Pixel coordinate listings
<<<<

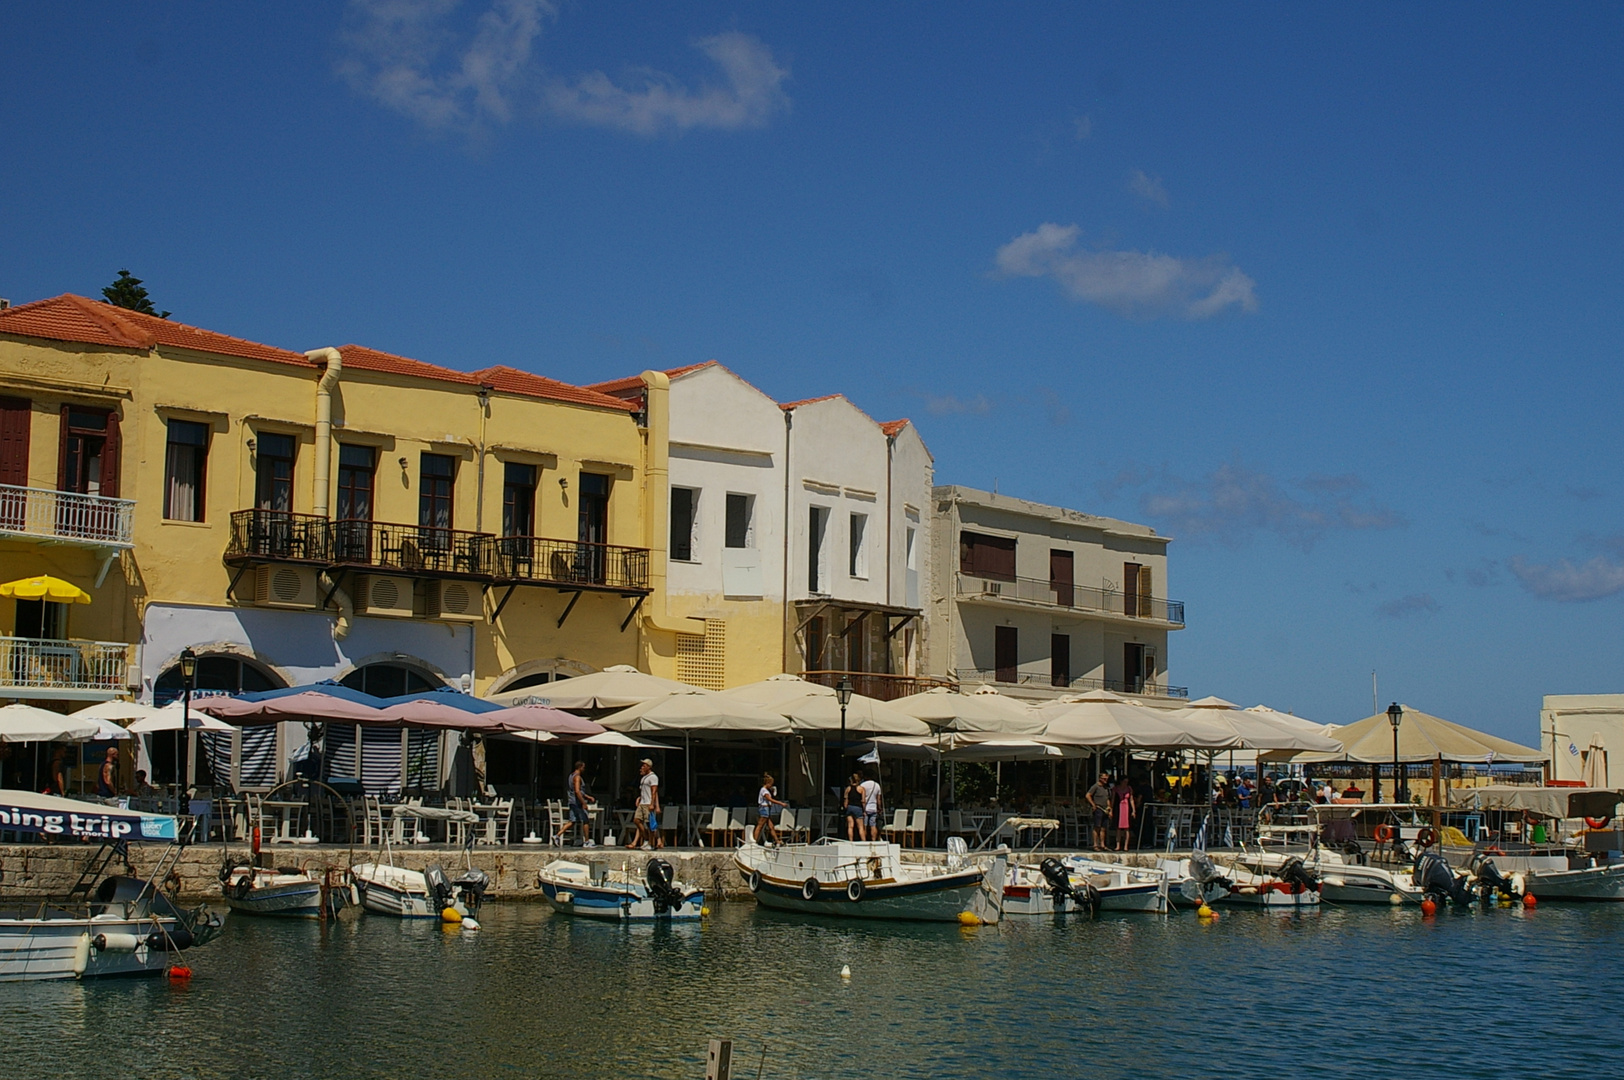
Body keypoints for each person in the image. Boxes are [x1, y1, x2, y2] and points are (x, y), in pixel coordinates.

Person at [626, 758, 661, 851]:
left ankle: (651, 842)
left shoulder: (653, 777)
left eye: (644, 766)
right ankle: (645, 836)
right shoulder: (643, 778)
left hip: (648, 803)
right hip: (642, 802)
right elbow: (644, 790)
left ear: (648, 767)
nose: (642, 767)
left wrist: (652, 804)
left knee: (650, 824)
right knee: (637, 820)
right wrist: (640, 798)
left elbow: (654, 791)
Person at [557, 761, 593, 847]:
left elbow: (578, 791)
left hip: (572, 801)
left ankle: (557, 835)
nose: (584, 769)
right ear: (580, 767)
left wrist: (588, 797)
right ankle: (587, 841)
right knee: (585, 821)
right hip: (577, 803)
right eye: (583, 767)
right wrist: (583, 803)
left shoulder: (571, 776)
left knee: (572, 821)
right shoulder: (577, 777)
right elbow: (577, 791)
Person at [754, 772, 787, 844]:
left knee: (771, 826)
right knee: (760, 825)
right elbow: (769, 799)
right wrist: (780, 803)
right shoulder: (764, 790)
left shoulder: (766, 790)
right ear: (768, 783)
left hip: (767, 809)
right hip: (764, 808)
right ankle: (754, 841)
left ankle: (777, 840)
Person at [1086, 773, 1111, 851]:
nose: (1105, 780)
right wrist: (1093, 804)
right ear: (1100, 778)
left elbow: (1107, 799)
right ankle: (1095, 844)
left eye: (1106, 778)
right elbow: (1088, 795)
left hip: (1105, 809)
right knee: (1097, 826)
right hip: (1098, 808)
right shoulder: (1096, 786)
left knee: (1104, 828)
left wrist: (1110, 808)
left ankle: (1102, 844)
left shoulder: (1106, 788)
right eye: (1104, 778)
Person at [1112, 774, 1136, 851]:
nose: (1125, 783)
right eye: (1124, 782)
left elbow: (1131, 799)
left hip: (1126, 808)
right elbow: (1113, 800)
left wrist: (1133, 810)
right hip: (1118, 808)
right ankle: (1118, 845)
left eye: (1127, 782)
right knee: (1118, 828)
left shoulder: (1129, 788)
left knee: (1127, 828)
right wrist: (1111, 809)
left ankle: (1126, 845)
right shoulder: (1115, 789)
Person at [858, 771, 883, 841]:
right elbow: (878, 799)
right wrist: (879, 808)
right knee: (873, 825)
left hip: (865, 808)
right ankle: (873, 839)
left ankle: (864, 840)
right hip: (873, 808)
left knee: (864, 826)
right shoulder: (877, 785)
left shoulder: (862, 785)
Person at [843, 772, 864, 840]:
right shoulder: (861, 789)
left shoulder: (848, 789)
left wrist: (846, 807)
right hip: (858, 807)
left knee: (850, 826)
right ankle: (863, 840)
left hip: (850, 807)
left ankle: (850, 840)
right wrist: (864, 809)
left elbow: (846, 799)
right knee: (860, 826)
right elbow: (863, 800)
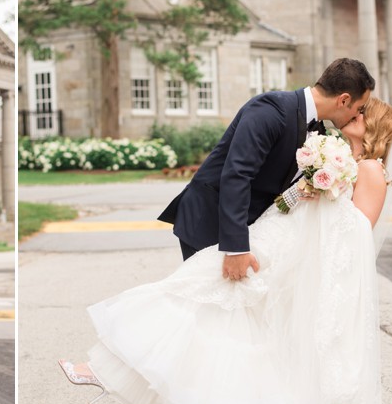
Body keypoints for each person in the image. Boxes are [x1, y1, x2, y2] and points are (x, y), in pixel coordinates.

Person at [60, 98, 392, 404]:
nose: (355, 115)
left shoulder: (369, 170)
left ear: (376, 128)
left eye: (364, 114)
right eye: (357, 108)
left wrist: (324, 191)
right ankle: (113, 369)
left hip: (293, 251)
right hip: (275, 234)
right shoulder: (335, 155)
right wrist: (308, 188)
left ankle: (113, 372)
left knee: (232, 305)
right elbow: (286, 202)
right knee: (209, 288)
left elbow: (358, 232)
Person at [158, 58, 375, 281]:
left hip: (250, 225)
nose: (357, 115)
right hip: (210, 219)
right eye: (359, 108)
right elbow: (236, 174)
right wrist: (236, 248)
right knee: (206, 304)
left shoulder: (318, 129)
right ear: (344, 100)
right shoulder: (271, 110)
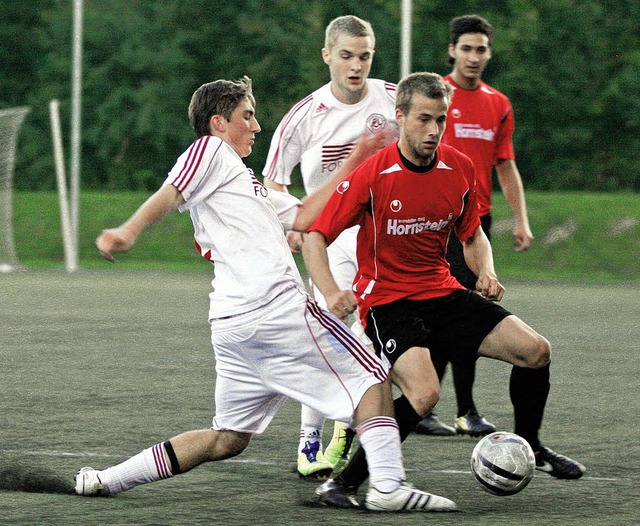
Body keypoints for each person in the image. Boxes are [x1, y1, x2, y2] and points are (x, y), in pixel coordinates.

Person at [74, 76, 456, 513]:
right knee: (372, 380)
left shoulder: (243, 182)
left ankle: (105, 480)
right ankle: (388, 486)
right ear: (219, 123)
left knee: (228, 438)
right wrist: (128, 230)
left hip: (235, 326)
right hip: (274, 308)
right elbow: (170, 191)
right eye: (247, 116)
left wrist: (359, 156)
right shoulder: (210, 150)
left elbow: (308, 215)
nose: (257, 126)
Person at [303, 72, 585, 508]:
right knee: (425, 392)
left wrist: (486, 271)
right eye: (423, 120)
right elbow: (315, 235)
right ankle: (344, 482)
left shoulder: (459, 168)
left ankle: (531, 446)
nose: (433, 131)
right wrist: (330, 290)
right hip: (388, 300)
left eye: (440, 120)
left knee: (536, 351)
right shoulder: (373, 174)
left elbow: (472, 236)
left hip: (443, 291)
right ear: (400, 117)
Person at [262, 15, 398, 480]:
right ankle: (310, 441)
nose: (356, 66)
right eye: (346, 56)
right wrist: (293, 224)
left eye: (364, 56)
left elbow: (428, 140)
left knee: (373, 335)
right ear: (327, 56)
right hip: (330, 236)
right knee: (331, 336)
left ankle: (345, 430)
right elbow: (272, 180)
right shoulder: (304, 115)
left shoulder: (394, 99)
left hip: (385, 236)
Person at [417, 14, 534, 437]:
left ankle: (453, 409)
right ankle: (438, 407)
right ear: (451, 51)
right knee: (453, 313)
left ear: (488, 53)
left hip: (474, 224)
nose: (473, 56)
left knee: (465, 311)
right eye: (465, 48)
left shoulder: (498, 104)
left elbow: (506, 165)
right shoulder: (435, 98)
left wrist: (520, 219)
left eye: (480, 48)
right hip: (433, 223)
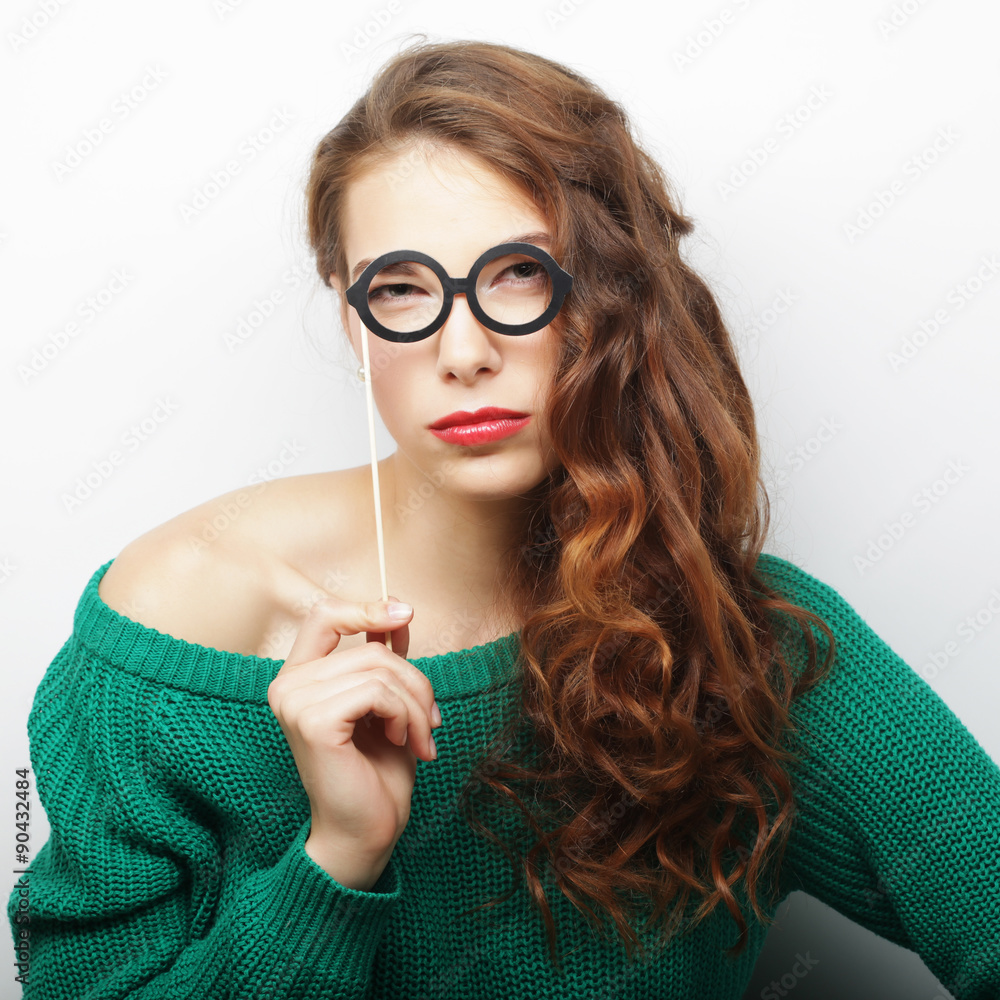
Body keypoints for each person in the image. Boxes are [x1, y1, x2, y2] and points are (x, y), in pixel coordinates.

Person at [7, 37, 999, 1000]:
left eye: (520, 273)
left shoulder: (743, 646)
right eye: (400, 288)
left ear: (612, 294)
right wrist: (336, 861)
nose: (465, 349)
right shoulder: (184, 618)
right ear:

>>>>

▶ **Problem statement**:
Although pictures appear among the entries, please set down only the lines from the one with "left ankle: (113, 372)" up to and including the one with "right eye: (423, 120)", word for word.

▶ **Result**:
left ankle: (113, 372)
left knee: (232, 305)
right elbow: (286, 202)
right knee: (209, 288)
left elbow: (358, 232)
Person at [158, 58, 375, 281]:
left hip: (250, 225)
nose: (357, 115)
right hip: (210, 219)
right eye: (359, 108)
right elbow: (236, 174)
right wrist: (236, 248)
right knee: (206, 304)
left shoulder: (318, 129)
right ear: (344, 100)
right shoulder: (271, 110)
Body keypoints for each person in the image. Boxes are [x1, y1, x2, y2] and points are (x, y), in pixel coordinates.

Person at [74, 76, 456, 513]:
right knee: (372, 380)
left shoulder: (243, 182)
left ankle: (105, 480)
right ankle: (388, 486)
right ear: (219, 123)
left knee: (228, 438)
right wrist: (128, 230)
left hip: (235, 326)
right hip: (274, 308)
right elbow: (170, 191)
right eye: (247, 116)
left wrist: (359, 156)
right shoulder: (210, 150)
left elbow: (308, 215)
nose: (257, 126)
Person at [303, 72, 585, 508]:
right knee: (425, 392)
left wrist: (486, 271)
right eye: (423, 120)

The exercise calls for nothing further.